▸ **PROBLEM**
Copy the lines of the items from the one containing "الجامع للنصائح" through the last line, substituting "التسجيلات الصوتية" for "المواد الصوتية" and keeping everything else the same.

▸ **LISTED RECORDS**
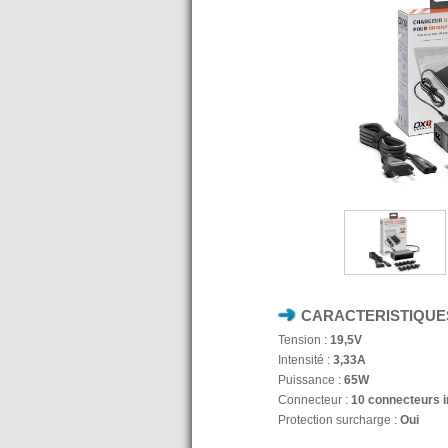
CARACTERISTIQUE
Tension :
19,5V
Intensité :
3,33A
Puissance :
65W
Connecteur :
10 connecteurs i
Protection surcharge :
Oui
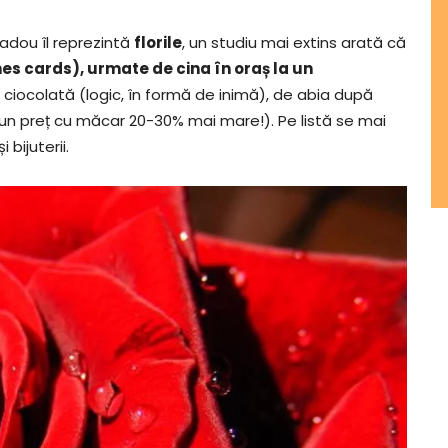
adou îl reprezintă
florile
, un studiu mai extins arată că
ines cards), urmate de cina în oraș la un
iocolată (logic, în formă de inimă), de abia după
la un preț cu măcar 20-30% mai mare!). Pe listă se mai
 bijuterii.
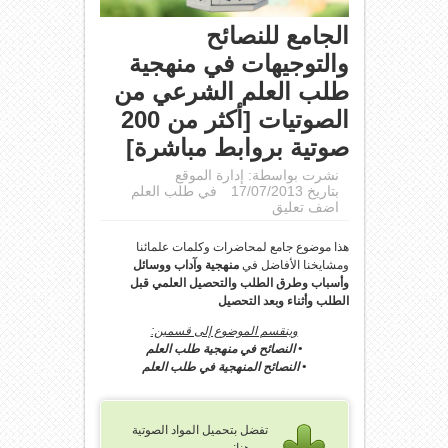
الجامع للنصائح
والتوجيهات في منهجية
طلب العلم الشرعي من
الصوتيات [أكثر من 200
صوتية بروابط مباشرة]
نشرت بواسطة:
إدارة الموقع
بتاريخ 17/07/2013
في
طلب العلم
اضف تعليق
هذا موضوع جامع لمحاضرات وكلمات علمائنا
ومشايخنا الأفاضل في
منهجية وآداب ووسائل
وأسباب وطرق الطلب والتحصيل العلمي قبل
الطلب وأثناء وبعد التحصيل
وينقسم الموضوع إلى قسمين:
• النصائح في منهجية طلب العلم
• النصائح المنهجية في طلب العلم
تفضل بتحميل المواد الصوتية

▸ **ANSWER TO THIS PROBLEM**
الجامع للنصائح
والتوجيهات في منهجية
طلب العلم الشرعي من
الصوتيات [أكثر من 200
صوتية بروابط مباشرة]
نشرت بواسطة:
إدارة الموقع
بتاريخ 17/07/2013
في
طلب العلم
اضف تعليق
هذا موضوع جامع لمحاضرات وكلمات علمائنا
ومشايخنا الأفاضل في
منهجية وآداب ووسائل
وأسباب وطرق الطلب والتحصيل العلمي قبل
الطلب وأثناء وبعد التحصيل
وينقسم الموضوع إلى قسمين:
• النصائح في منهجية طلب العلم
• النصائح المنهجية في طلب العلم
تفضل بتحميل التسجيلات الصوتية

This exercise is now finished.